Raja Daud memahami bahwa Tuhan adalah penyedianya. Raja Daud menjadikan Tuhan sebagai Gembalanya. Sebagai seorang gembala yang sangat berpengalaman, Daud telah melakukan tugasnya sebagai seorang gembala yang bertanggung jawab. Ia menyediakan segala yang diperlukan oleh ternak yang digembalakannya. Ia membaringkan ternaknya di padang yang berumput hijau. Dia membimbing ternaknya ke air yang tenang agar ternaknya minum sepuasnya sehingga ternak-ternak itu segar kembali. Dia menuntun ternaknya dengan penuh kewaspadaan. Dia selalu siap menghadapi bahaya yang mengancam ternaknya. Sebab itu walaupun Daud menuntun ternaknya di lembah yang berbahaya, ternak yang digembalakannya tidak merasa takut.
Raja Daud menempatkan Allah seperti pengalamannya sendiri sebagai seorang gembala, sehingga Daud menulis: “Sekalipun aku berjalan dalam lembah kekelaman, aku tidak takut bahaya, sebab Engkau besertaku; gada-Mu dan tongkat-Mu, itulah yang menghibur aku. Engkau menyediakan hidangan bagiku, di hadapan lawanku; Engkau mengurapi kepalaku dengan minyak; pialaku penuh melimpah. Kebajikan dan kemurahan belaka akan mengikuti aku, seumur hidupku; dan aku akan diam dalam rumah TUHAN sepanjang masa. (Mazmur 23:4-6)
Pembaca SRHI yang dikasihi Tuhan. Jadikanlah Tuhan Yesus sebagai gembala yang baik bagi hidup Anda. Dialah penyedia keparluan Anda.

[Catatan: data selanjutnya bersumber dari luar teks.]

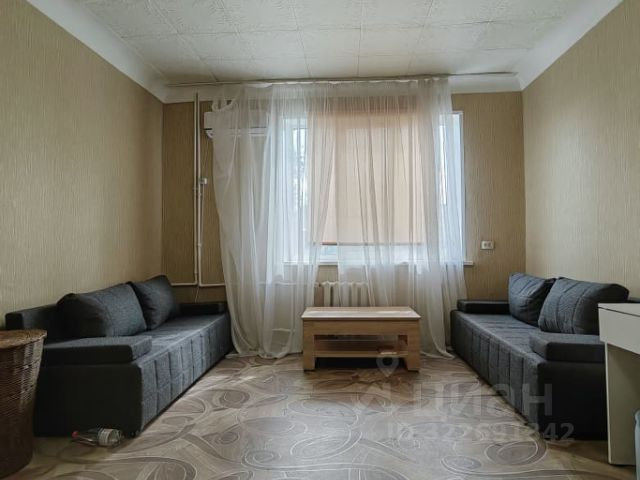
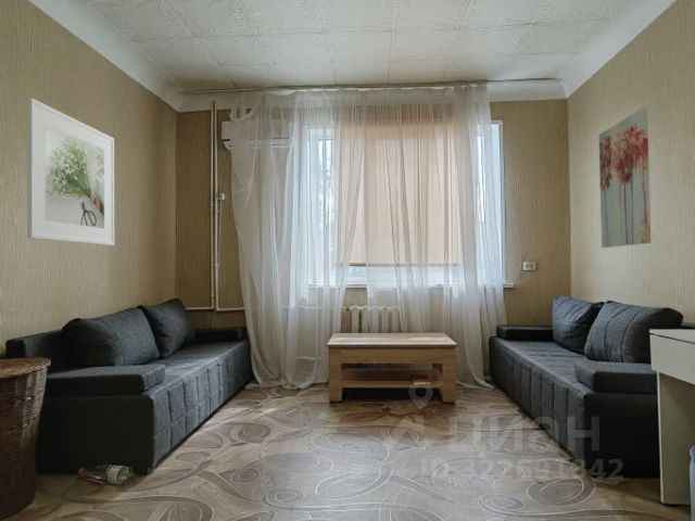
+ wall art [598,106,652,249]
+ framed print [26,97,115,246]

Dalam Yohanes 10:11, Tuhan Yesus berfirman: “Akulah gembala yang baik; gembala yang baik memberikan nyawa-Nya bagi domba-domba-Nya”. Tuhan Yesus telah menyerahkan nyawa-Nya untuk menyelamatkan Anda.
(JET28032025)
Pokok Doa SRHI GBIK
Jumat, 28 Maret 2025
- Berdoa bagi ibu-ibu yang sedang mengandung supaya diberikan kesehatan dan dapat menjaga kandungannya dengan baik dengan asupan gizi yang cukup dan menjaga supaya siap sedia dalam menghadapi persalinannya nanti.
- Berdoa untuk setiap KPW yang ada di GBIK dapat menjadi tempat penginjilan dan pertumbuhan jemaat.

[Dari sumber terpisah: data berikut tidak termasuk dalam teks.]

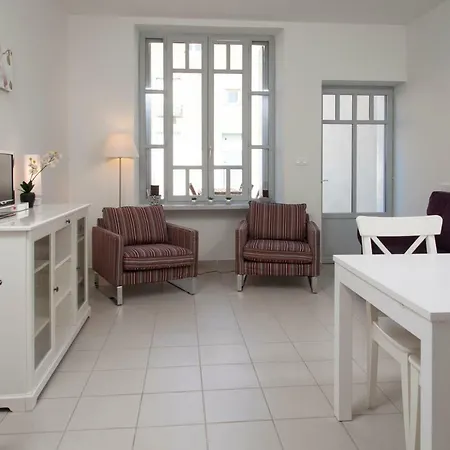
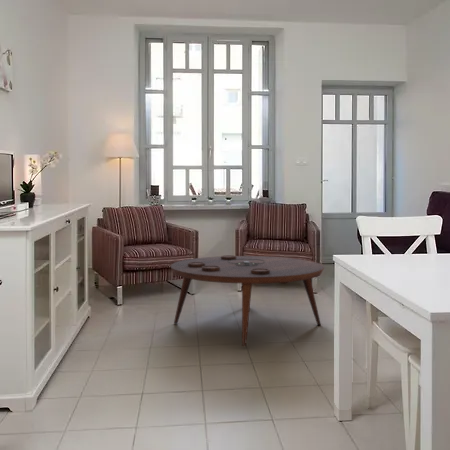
+ coffee table [169,254,325,347]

- Berdoa untuk kelancaran dan ketertiban arus mudik 2025. Pihak Kepolisian dan Departemen Perhubungan dapat bekerjasama mengatur arus lalu lintas dengan baik.

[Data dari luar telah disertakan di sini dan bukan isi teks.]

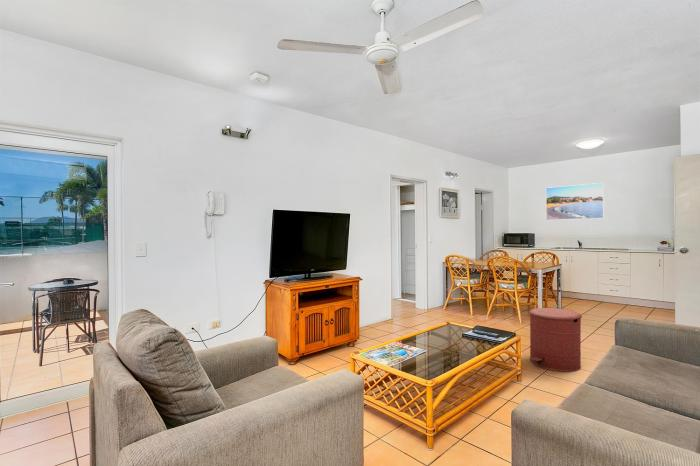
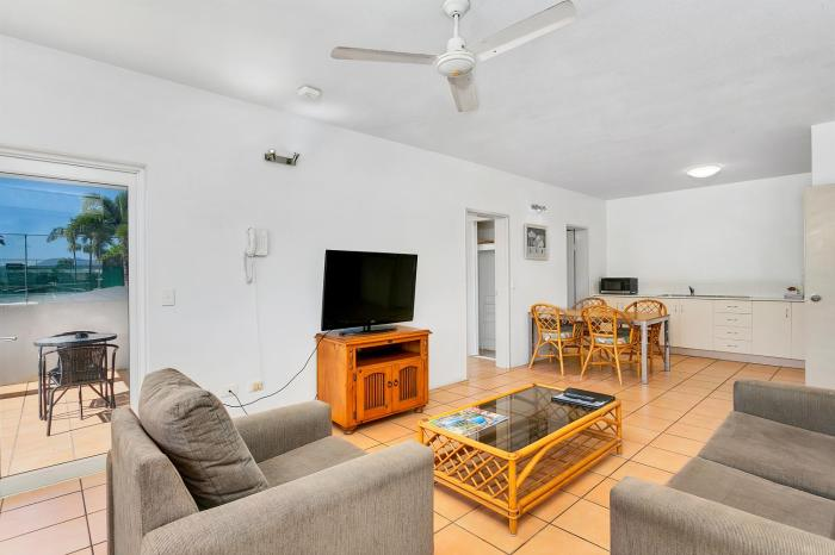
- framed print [545,182,605,221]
- trash can [527,307,583,373]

Pokok Doa untuk Cabang Imanuel, Rantauprapat, Sumatera Utara
- Doakan kerinduan gereja dalam menambah alat Musik dan melatih anak-anak jemaat untuk berlatih musik.
- Berdoa untuk anak-anak yang telah mengikuti ujian sekolah (Ari & Grace), supaya lulus dengan nilai yang baik dan mendapatkan sekolah yang diharapkan.
- Berdoa untuk jemaat yang sedang merantau di luar kota (Siska & Ester) supaya Tuhan melindungi dan memberkati.